Source extract
# Would like some advice on my daughter's first gun.



## Luke (Nov 28, 2014)

Ok, so I'm new here so I'll provide a little background. My daughter will be 8 in a couple months and she has expressed an interest in firearms. Now 8 was the age I was first introduced, my uncle taught me all of the important rules, most importantly that guns are ALWAYS loaded. Even if you know they aren't, treat them as if they are. I remember he started off letting me fire a .22 rifle, then he broke out the shotgun, a 20 gauge I think, and... well I didn't fall down, but came close. Seemed like a lot for my age. Friend of mine is a collector so I've shot most everything short of full autos, AR's, shotguns, all manner of Glocks, even the S&W 500 hand cannon so I'm well versed in handling them. The only gun I own is a 12 gauge which I keep only for last resort home defense. This would be a ridiculous gun to introduce to an 8 year old girl. So my question is twofold I guess. 1. Is it best to start her out with a bb/pellet gun? And 2. What's the best starter gun? Maybe a .22 rifle? 

Any advice and input would be appreciated.


----------



## sparkyprep (Jul 5, 2013)

Yes, a BB gun is best to start out with. Use it to teach firearm saftey fundamentals. After that, move up to a .22 "Cricket". They even make a cute pink one for girls. Expound on the saftey training. Remember the rules,a and engrained them into her. Starting young with saftey training is key to her having a lifetime of safe habits.


----------



## Camel923 (Aug 13, 2014)

BB guns are fun. limited range, cheap to purchase and feed. A Red Ryder is one I remember having as a kid. I think they are still current production from Daisy. Easy to set up in a garage with a trap for the bb's. If that becomes a regular father/daughter activity, step up to a .22. Just make sure the stock fits her in either situation. I did this with my daughter. I ended up buying her a Browning lever action .22 scoped. Kids can get discouraged if the el chepo one does not render good accuracy. And if she looses interest you have a terrific gun for yourself. Hint when she gets older take her to the pistol range. Every guy there will want her to try their gun so you being dad get to try them too.

Data section
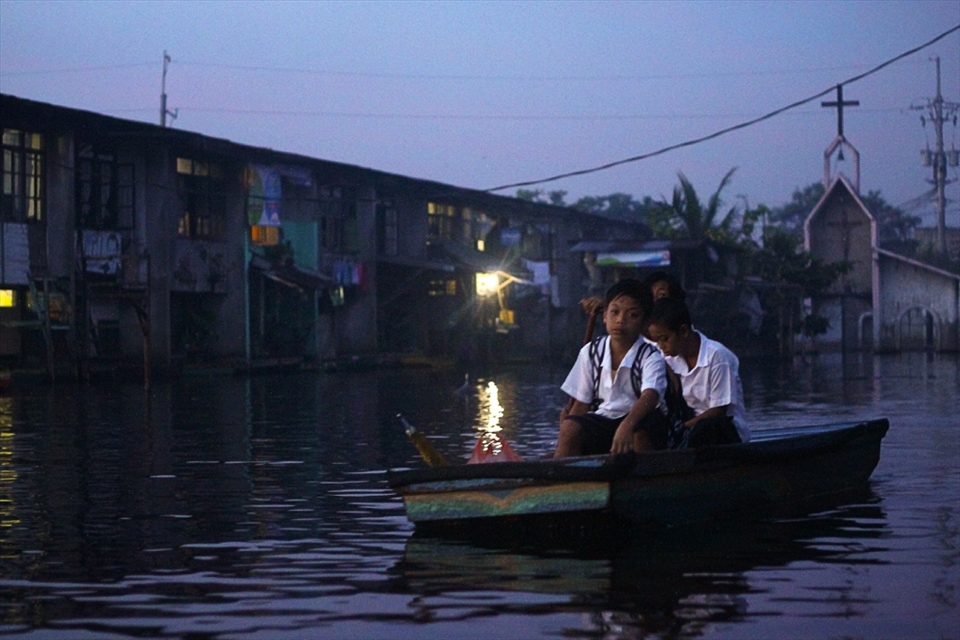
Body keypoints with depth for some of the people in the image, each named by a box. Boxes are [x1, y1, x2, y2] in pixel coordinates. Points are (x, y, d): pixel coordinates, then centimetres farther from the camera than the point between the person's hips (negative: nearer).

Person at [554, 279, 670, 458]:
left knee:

Your instructions
In the thread about a daughter's first gun, what rifle did Camel923 end up buying for their daughter?

Response
A scoped Browning lever action .22.